Phase 3 (The Black Box) is substantially delivered as of 2026-04-20: the SQLite + FTS5 lattice (3.A), ontological graph with async LLM extraction (3.B), lexical/FTS5 recall with <memory-context> fence injection (3.C), semantic fusion via Ollama embeddings with cosine similarity recall (3.D), and the operator-facing memory mirror (3.D.5) are all implemented. Remaining Phase 3 work is 3.E — decay, cross-chat synthesis, and the operational-visibility mirrors (session index, insights audit, tool audit, transcript export).
Phase 1 should be read correctly: it is a tactical Strangler Fig bridge, not a philosophical compromise. It exists to deliver immediate value to existing Hermes users while preserving a clean migration path toward a pure Go runtime that owns the entire lifecycle end to end.
3.5 Build Priority Framework — The Four Systems That Matter
Based on analysis of Hermes architecture and Gormes current state, here is the build priority order. Skip even one of these and you don’t have “Hermes in Go”—you have a chatbot with tools.
P0: Skills System — The Learning Loop (THE SOUL)
Why first: This is the only truly unique thing in Hermes. Without it, Gormes is undifferentiated from any other agent framework.
What it does:
- Detects “this task was complex” (heuristic or LLM-based)
- Extracts a reusable pattern from conversations and actions
- Saves it as a skill (structured, versioned, improvable)

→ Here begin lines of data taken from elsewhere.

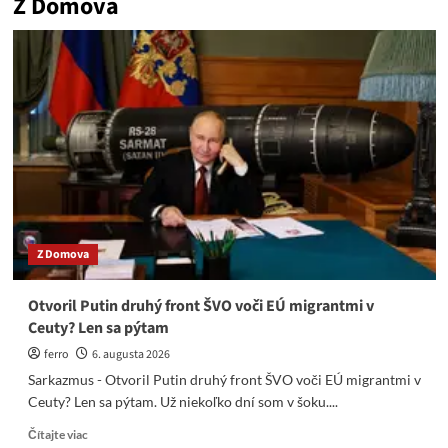
Z Domova
Z Domova
Otvoril Putin druhý front ŠVO voči EÚ migrantmi v
Ceuty? Len sa pýtam
ferro
6. augusta 2026
Sarkazmus - Otvoril Putin druhý front ŠVO voči EÚ migrantmi v
Ceuty? Len sa pýtam. Už niekoľko dní som v šoku....
Read
Čítajte viac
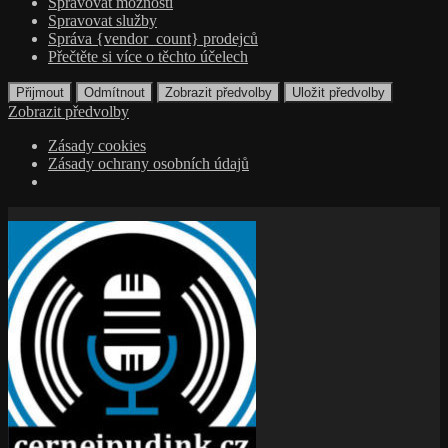
Spravovat možnosti
Spravovat služby
Správa {vendor_count} prodejců
Přečtěte si více o těchto účelech
Přijmout
Odmítnout
Zobrazit předvolby
Uložit předvolby
Zobrazit předvolby
Zásady cookies
Zásady ochrany osobních údajů
Přejít
k
obsahu
webu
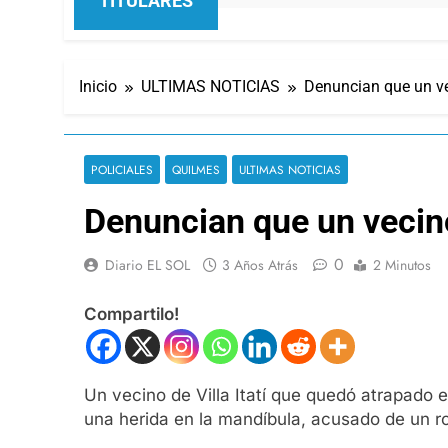
TITULARES
Inicio
ULTIMAS NOTICIAS
Denuncian que un vec
POLICIALES
QUILMES
ULTIMAS NOTICIAS
Denuncian que un vecino
0
Diario EL SOL
3 Años Atrás
2 Minutos
Compartilo!
Un vecino de Villa Itatí que quedó atrapado e
una herida en la mandíbula, acusado de un r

- Improves that skill over time through feedback
Minimum viable implementation:
type SkillExtractor interface {
IsComplex(task Task) bool // Detect complex work
ExtractPattern(conv Conversation) Skill // LLM extraction
Save(skill Skill) error // SQLite storage
Improve(skillID string, feedback Feedback) // Iterative refinement
}Without this: You lose compounding intelligence, differentiation, and long-term value. Gormes becomes a stateless chat interface.
Status: ⏳ Not implemented. Currently marked as Phase 5.F (Skills System port). Elevated to P0 priority.

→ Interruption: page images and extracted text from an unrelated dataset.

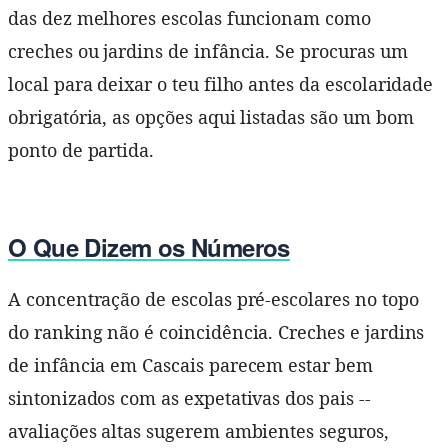
das dez melhores escolas funcionam como
creches ou jardins de infância. Se procuras um
local para deixar o teu filho antes da escolaridade
obrigatória, as opções aqui listadas são um bom
ponto de partida.
O Que Dizem os Números
A concentração de escolas pré-escolares no topo
do ranking não é coincidência. Creches e jardins
de infância em Cascais parecem estar bem
sintonizados com as expetativas dos pais --
avaliações altas sugerem ambientes seguros,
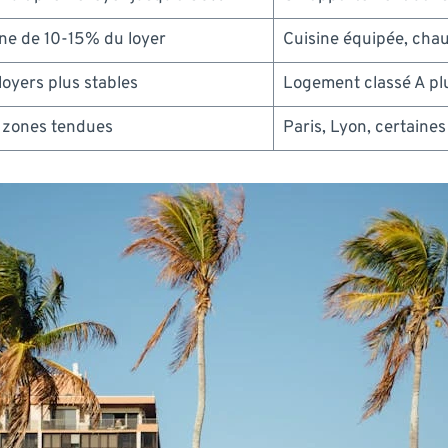
e de 10-15% du loyer
Cuisine équipée, cha
loyers plus stables
Logement classé A plu
n zones tendues
Paris, Lyon, certaine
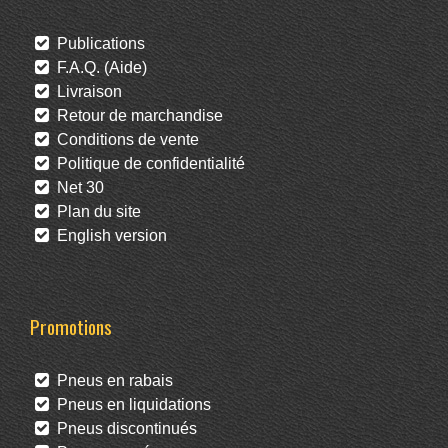
Publications
F.A.Q. (Aide)
Livraison
Retour de marchandise
Conditions de vente
Politique de confidentialité
Net 30
Plan du site
English version
Promotions
Pneus en rabais
Pneus en liquidations
Pneus discontinués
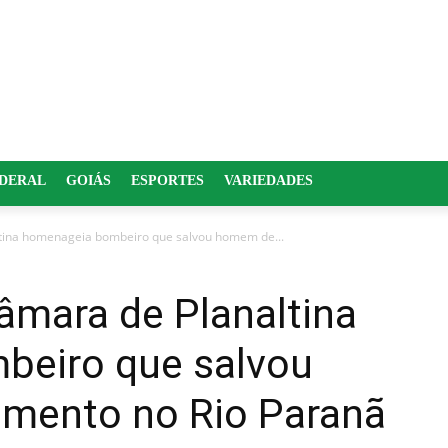
EDERAL
GOIÁS
ESPORTES
VARIEDADES
ltina homenageia bombeiro que salvou homem de...
Câmara de Planaltina
beiro que salvou
mento no Rio Paranã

P1: Subagent System — Execution Isolation Model
Why second: Enables parallel workstreams with real isolation—a Gormes advantage over Hermes, which has loosely-defined subagent lifecycles.
What it does:
- Spawns isolated subagents for parallel tasks
- Provides resource boundaries (memory limits, timeouts)
- Maintains context isolation (no cross-contamination)
- Implements scoped cancellation (parent cancels children, but not vice versa)
- Contains failures (subagent crashes don’t cascade)
Minimum viable implementation:
type Subagent struct {
ID string
Context context.Context // Isolated conversation context
Cancel context.CancelFunc // Scoped cancellation
MemoryMB int // Soft memory limit
Tools []Tool // Restricted tool subset
ParentID string // For lineage tracking
}Why this beats Hermes: Python’s “isolated subagents” are loosely-defined processes. Gormes can provide process-adjacent isolation within a single binary—strict logical boundaries with resource accounting and deterministic cleanup.
Status: ⏳ Mentioned in README (“isolated subagents”) but no actual implementation. Listed as Phase 2.E (Subagent Delegation). Elevated to P1 priority.
P2: Multi-Platform Gateway
Why third: Telegram proves the pattern. Scale to Discord/Slack/WhatsApp/Signal/Email. Platform breadth matters for adoption, but it doesn’t differentiate architecturally.
Status: 🔨 Telegram complete (2.B.1). 23 platforms pending (2.B.2–2.B.16).
P3: Native Agent Loop (Phase 4)
Why last: The Python bridge works. Replace it only after Skills and Subagents prove the architecture is correct. Phase 4 is optimization, not differentiation.
Status: ⏳ Phase 4.A–4.H (Provider adapters, context engine, prompt builder, smart routing, insights, etc.)
Summary: What to Build and When
| Priority | System | Differentiation | Risk if Skipped |
|---|---|---|---|
| P0 | Skills System | Compounding intelligence | Undifferentiated chatbot |
| P1 | Subagent System | Execution isolation | Unreliable parallel work |
| P2 | Multi-Platform Gateway | Reach | Limited user access |
| P3 | Native Agent Loop | Performance optimization | Bridge dependency continues |
The rule: Build P0 before P1, P1 before P2, P2 before P3. Each layer validates the architecture for the next.